The fact that Shay Given and (to a lesser extent) Sebastien Bassong were the only players to show anything like consistently decent form - one left the club in January and the other took time to establish himself in the side - was lamentable given the supposed quality of what is an expensively assembled squad. There were occasional flashes from others, but the contrast with the likes of (for example) Stoke, for whom nearly everyone - unsung players all - performed at something approaching the manager's mythical 110% all season, was sharp. Dips in form are only natural, of course - but then so are peaks.
However, while form is largely beyond the control of the individual player (and so the lack of it not really blameworthy, even if extremely frustrating), and self-belief understandably ebbs slowly away when results are consistently poor, there is absolutely no excuse for a lack of effort. As Paul noted in his report, what was most infuriating about Sunday's match was the fact that at no point after the opening fifteen minutes did the team look sufficiently troubled by the prospect of relegation to be bothered to try and do something about it.
At a time when people have lost and continue to lose their jobs and all of us are feeling the pinch, the half-arsedness of some of the displays from individuals content to collect five- or even six-figure salaries every week was downright offensive. Only a handful of players seemed to be trying even when enduring miserable games - Nicky Butt and Steven Taylor chief among them. Did the rest not appreciate what it meant to the club, to the fans, to the city to remain in the Premier League? Or, worse still, did they simply not care?
3. Transfer trauma and tribulation
If everything Midas touched turned to gold, then we seem to have the exact opposite effect on players who sign for us - remember Hugo Viana and Albert Luque in particular, but the likes of Damien Duff more recently.
While Peter Lovenkrands proved himself a useful stop-gap during the second half of the season and Danny Guthrie can at least take a half-decent corner (a total novelty for us), after an electrifying debut on the opening day Jonas Gutierrez frustrated with his natural talent but inability to supply any end product, whether cross or shot, and the Spiderman mask never made it out of his sock.
Sometimes, though, it's not a matter of a reasonable purchase proving to be a dud - sometimes the purchase isn't reasonable in the first place. In the middle of the park, Alan Smith and January recruit Kevin Nolan were pointlessness personified, while the signing of Ryan Taylor from Wigan suggested little more than an attempt to ensure he doesn't score another impeccably curled free-kick against us ever again.

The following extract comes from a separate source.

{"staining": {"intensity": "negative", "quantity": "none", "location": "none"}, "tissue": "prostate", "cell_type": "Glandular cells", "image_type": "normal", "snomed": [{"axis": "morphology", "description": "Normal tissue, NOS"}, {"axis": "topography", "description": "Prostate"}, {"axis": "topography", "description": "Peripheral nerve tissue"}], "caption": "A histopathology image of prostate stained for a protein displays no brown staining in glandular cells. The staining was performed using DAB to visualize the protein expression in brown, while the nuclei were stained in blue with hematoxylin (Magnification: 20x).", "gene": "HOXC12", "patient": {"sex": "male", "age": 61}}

Of the Three Amigos who were Wise's pitiful legacy, Ignacio Gonzales took up permanent residence in the treatment room; £5m striker Xisco was consistently overlooked even when he was fit and none of our other forwards were, his sole contribution being a shanked consolation in the miserable home defeat by Hull; and Jose Enrique was reminiscent of Celestine Babayaro - also a left-back and also lazy and useless but, at £6m, six times more expensive.
And then we come to the coup de grace, Fabricio Coloccini, an Argentinian international who, after a promising start at Old Trafford, rapidly proved himself an extremely able Boumsong impersonator. Lax marking, carelessness in possession, weakness in the tackle, tripping over his own feet - nothing was beyond him. And yet, incredibly, one of the prime reasons for our relegation had the nerve to complain publicly that the club wasn't as it had been sold to him in the brochure...
All the more galling, then, that everywhere we looked central defenders we'd let go were prospering: Titus Bramble named as Wigan's Player of the Year; Aaron Hughes instrumental in Fulham's qualification for Europe; Abdoulaye Faye a rock on which Stoke's survival was founded; brothers Gary and Stephen Caldwell awarded Scottish Football Writers' Player of the Year and promoted to the Premier League with Burnley respectively...
At the same time that dross was being brought into the club, quality was haemorrhaging out. James Milner left for Villa in a deal which, together with the signings of Xisco and Gonzales, infuriated King Kev so much as to ultimately precipitate his own departure; talented youngster Charles N'Zogbia went to Wigan in January after a public slanging match with JFK in which neither exactly covered themselves in glory; and, after twelve long years, Shay Given finally got sick of being used as target practice and jumped ship for Man City. All three - Given in particular - cited our lack of progress as their primary reason for leaving, while Milner commented on the importance and value of the stability he'd discovered behind the scenes at Villa Park. They had a point.
4. Why take three points when one will do?
In the home fixture against Man City, there were fewer than five minutes on the clock when Stephen Ireland scored to pull his side back to 2-2.
In the home fixture against Wigan, the aforementioned Bramble struck an equaliser with seconds to go.
In the home fixture against Stoke, it was Faye who inflicted the late, late damage.
Can you detect a pattern here?
If we'd been able to cling on for what amounted to around an additional seven or eight minutes in those three games, we'd have been six points better off and comfortably clear of the relegation scrum. As it was, shoddy defending and concentration cost us dearly time and again.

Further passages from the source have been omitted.